Between now and then, we hope the sponsors of A.9518/S.9144, Sen. Michele Hinchey, D-Kingston, and Assemblywoman Jessica Gonzalez-Rojas, D-East Elmhurst, make one minor change by focusing the program on those who truly need it.

Hinchey and Gonzalez-Rojas are right when they note far too many families throughout New York state don’t have enough to eat, and we know the free food programs that sprang up during the COVID-19 pandemic helped a lot of children. But their legislation, as proposed, would require all schools to opt into the Community Eligibility Programs offered by the federal government with the state paying the difference between federal aid through the U.S. Agriculture Department and the cost to provide food for all students. The legislation doesn’t note the potential cost to the state, but it’s not going to be cheap.

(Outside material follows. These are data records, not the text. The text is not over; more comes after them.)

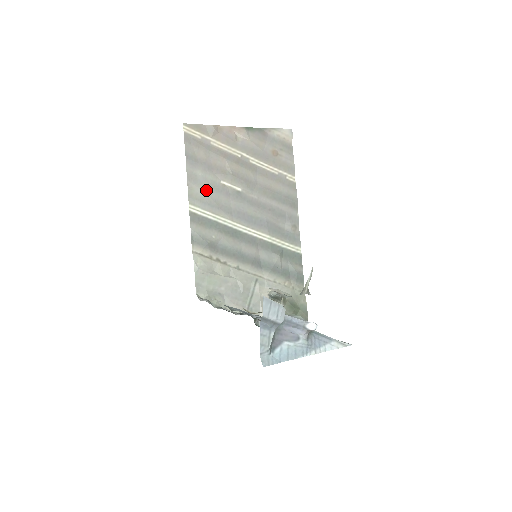
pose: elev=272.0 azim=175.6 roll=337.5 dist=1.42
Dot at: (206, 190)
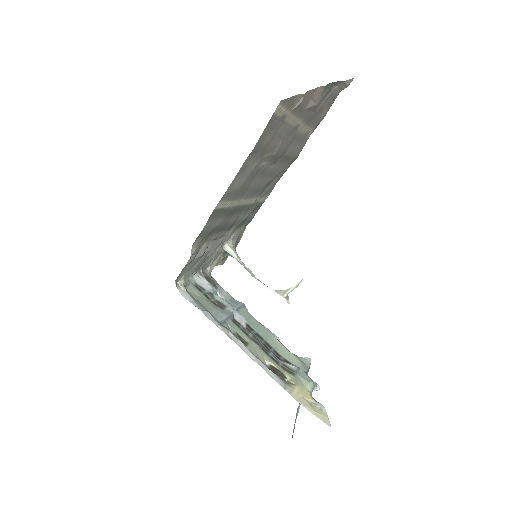
Dot at: (244, 181)
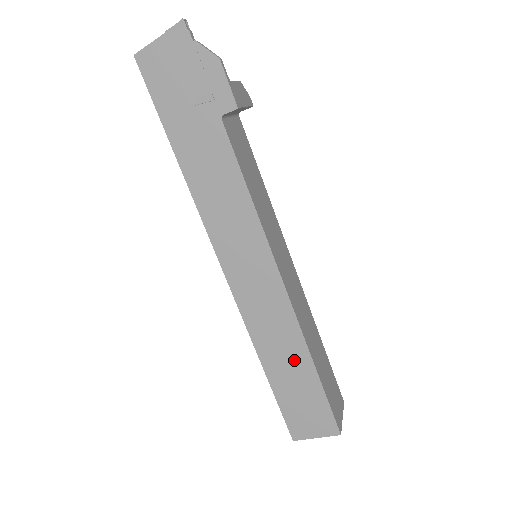
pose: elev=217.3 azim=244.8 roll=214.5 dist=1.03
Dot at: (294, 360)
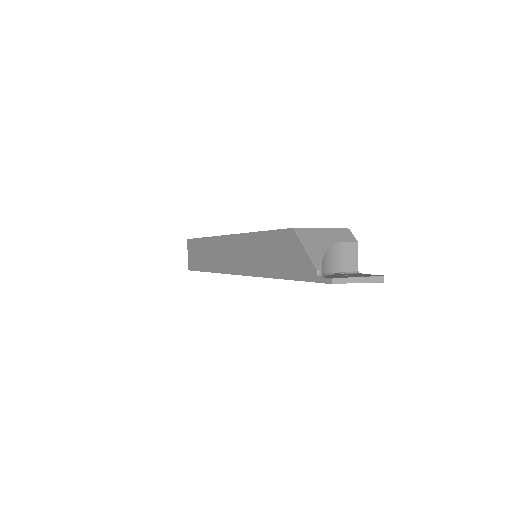
Dot at: occluded
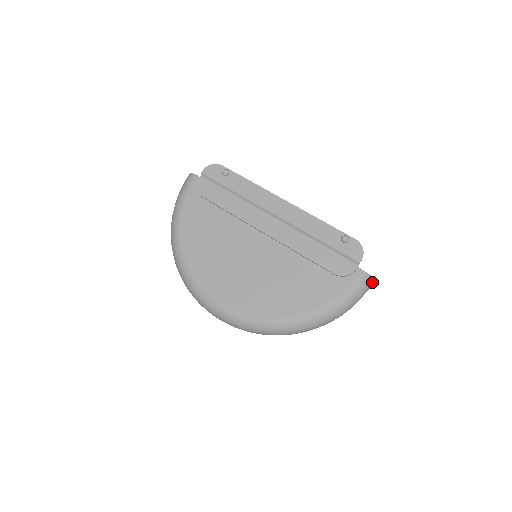
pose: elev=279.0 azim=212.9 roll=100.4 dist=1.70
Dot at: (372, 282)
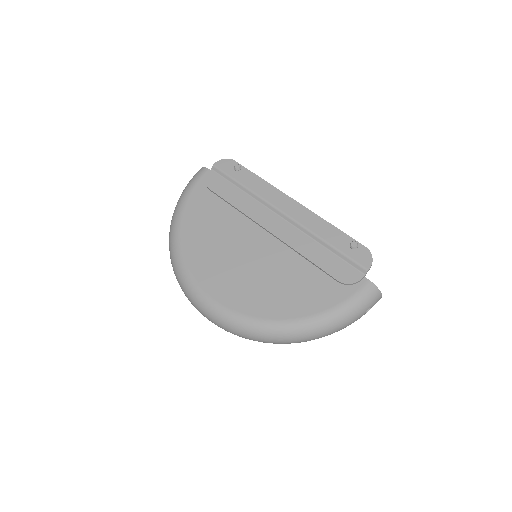
Dot at: (379, 296)
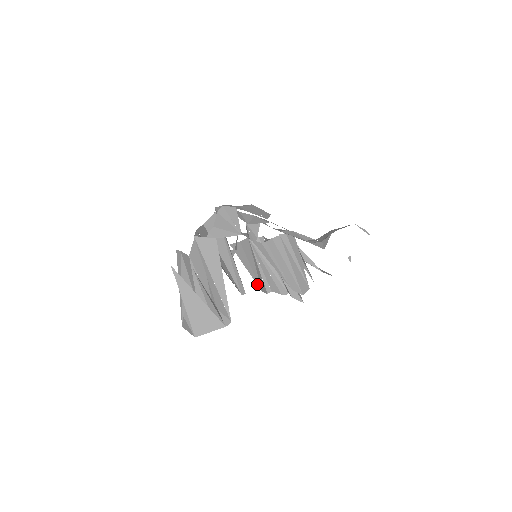
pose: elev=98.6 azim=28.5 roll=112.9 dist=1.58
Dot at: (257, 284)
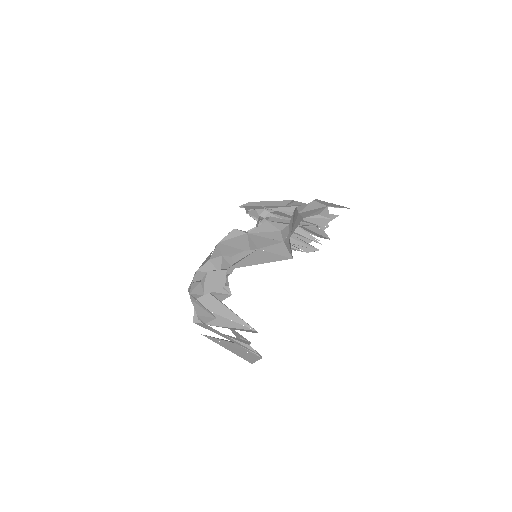
Dot at: occluded
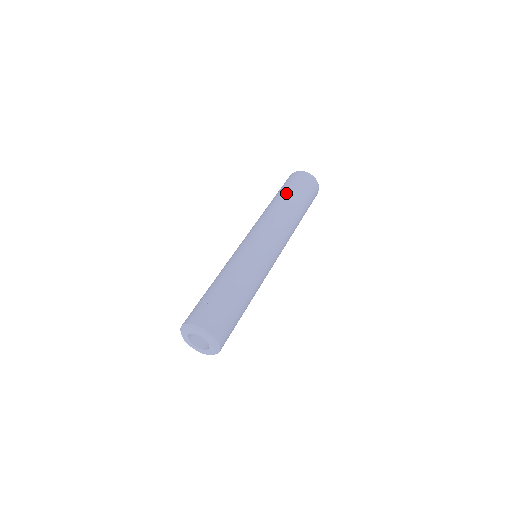
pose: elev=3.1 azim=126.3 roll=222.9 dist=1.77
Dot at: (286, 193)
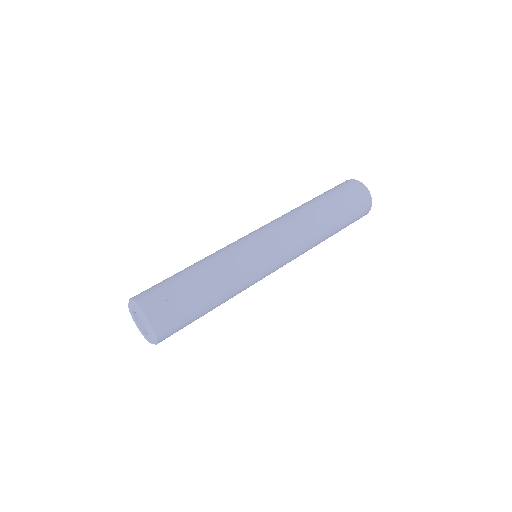
Dot at: (332, 205)
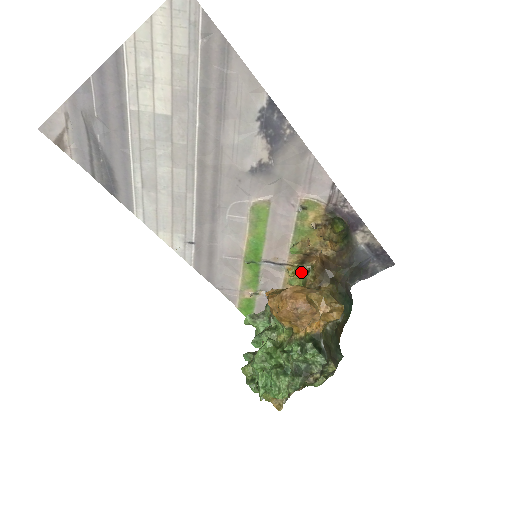
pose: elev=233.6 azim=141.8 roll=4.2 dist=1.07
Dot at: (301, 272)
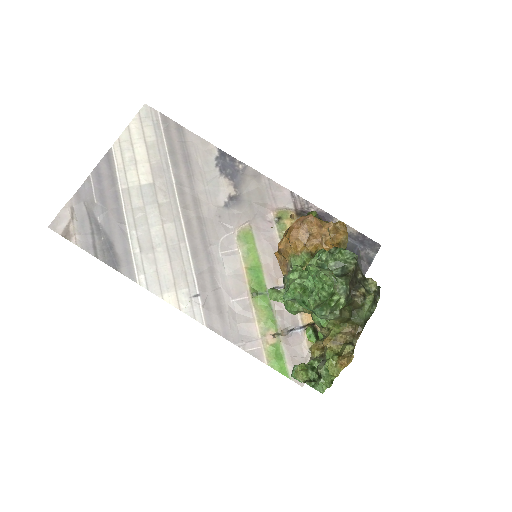
Dot at: occluded
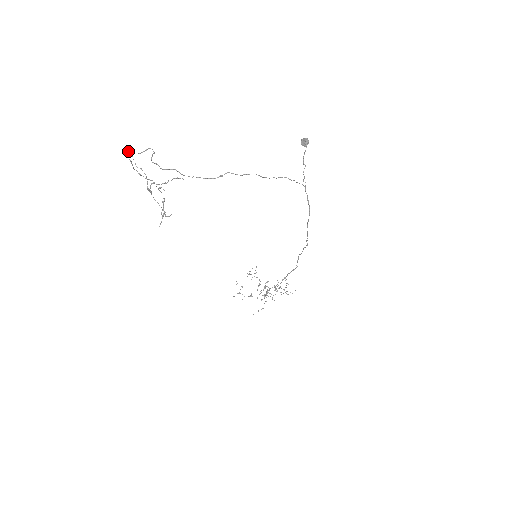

Heritage Foundation research has shown the more middle- and upper-income students have received free meals since lawmakers enacted the Community Eligibility Program — which is helping drive up the cost to help those who really need it or even expand the program to keep the take-home breakfasts that some children have received during the pandemic and which we’re sure are very helpful to many families.

Hinchey and Gonzalez-Rojas have a worthy goal to help children whose families need help have access to two meals during the school day. Offering free lunches to those who need it in more schools is a good goal. But the program must be focused on those who need help.